TO-DO ITEM: Reproduce the passage below about Jesse Helms and Bono word for word, in full.

:: PASSAGE SHOWN

Could Jesse Helms have a second career in mind for 2002 when his fifth U.S. Senate term expires?

The conservative chairman of the Senate Foreign Relations Committee, who turned 79 Wednesday, was reported to have misted up over the plight of children in Third World countries - especially in Africa - during a Washington meeting last month with musician Bono of U2 fame.

Helms told the Capitol Hill newspaper The Hill, "I told [Bono] this, and I mean it, if I can find some way that the Lord would show me how to really help these people, I’d quit the Senate and try to do it. I told Bono that. He is working hard and I’m going to try to help him the best I can."

The long-haired rocker who favors wraparound shades and leather pants got a meeting with the right-wing firebrand because he represents a coalition of nongovernmental organizations and churches who are lobbying Congress and the White House to forgive loans held by the poorest countries.

Bono told CBS's Early Show that Helms "wept talking about children starving in Africa." The New Yorker quoted a member of Bono’s entourage saying that a teary Helms promised Bono the full amount of debt relief requested by the Clinton Administration: $435 million.

We’ll know soon whether Helms delivers.

In the rush to finish congressional business (so the pols can go home for the final weeks of the campaign) the Senate may well vote by week’s end on the Foreign Operations appropriations bill, which will authorize any debt relief.

::::
:: PROVIDED INFORMATION

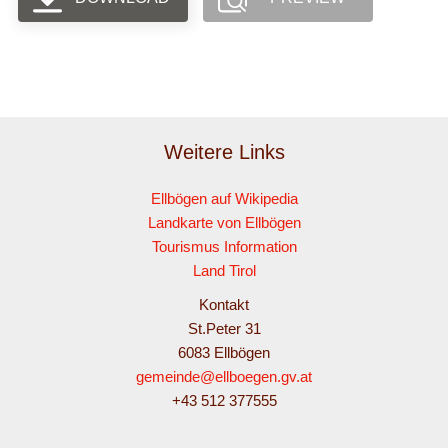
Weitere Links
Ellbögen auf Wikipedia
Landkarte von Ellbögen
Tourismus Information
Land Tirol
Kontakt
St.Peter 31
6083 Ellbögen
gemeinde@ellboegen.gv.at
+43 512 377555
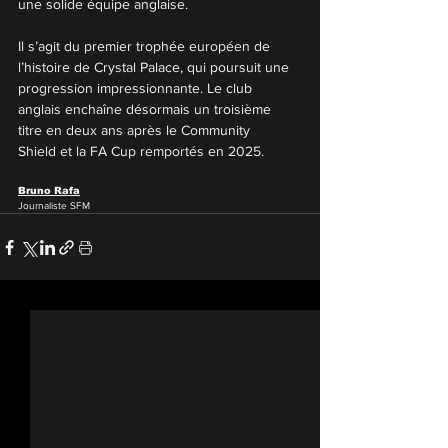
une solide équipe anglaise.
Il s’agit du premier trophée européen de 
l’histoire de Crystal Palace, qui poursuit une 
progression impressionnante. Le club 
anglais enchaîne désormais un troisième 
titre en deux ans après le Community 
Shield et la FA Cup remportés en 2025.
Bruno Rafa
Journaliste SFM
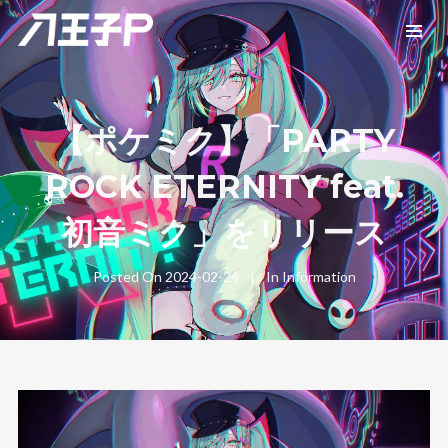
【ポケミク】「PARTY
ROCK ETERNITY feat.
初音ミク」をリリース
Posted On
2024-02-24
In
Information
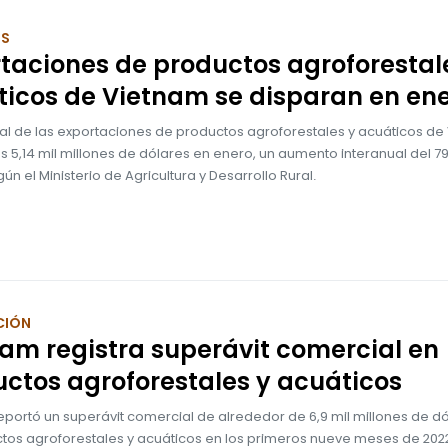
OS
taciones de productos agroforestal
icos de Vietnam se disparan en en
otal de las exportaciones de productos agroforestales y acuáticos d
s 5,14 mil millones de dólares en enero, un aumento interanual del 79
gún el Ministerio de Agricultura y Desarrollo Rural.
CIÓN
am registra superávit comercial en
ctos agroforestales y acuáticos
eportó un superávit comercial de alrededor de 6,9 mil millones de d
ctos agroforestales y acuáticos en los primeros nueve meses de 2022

::::

EXERCISE RESPONSE:
Could Jesse Helms have a second career in mind for 2002 when his fifth U.S. Senate term expires?

The conservative chairman of the Senate Foreign Relations Committee, who turned 79 Wednesday, was reported to have misted up over the plight of children in Third World countries - especially in Africa - during a Washington meeting last month with musician Bono of U2 fame.

Helms told the Capitol Hill newspaper The Hill, "I told [Bono] this, and I mean it, if I can find some way that the Lord would show me how to really help these people, I’d quit the Senate and try to do it. I told Bono that. He is working hard and I’m going to try to help him the best I can."

The long-haired rocker who favors wraparound shades and leather pants got a meeting with the right-wing firebrand because he represents a coalition of nongovernmental organizations and churches who are lobbying Congress and the White House to forgive loans held by the poorest countries.

Bono told CBS's Early Show that Helms "wept talking about children starving in Africa." The New Yorker quoted a member of Bono’s entourage saying that a teary Helms promised Bono the full amount of debt relief requested by the Clinton Administration: $435 million.

We’ll know soon whether Helms delivers.

In the rush to finish congressional business (so the pols can go home for the final weeks of the campaign) the Senate may well vote by week’s end on the Foreign Operations appropriations bill, which will authorize any debt relief.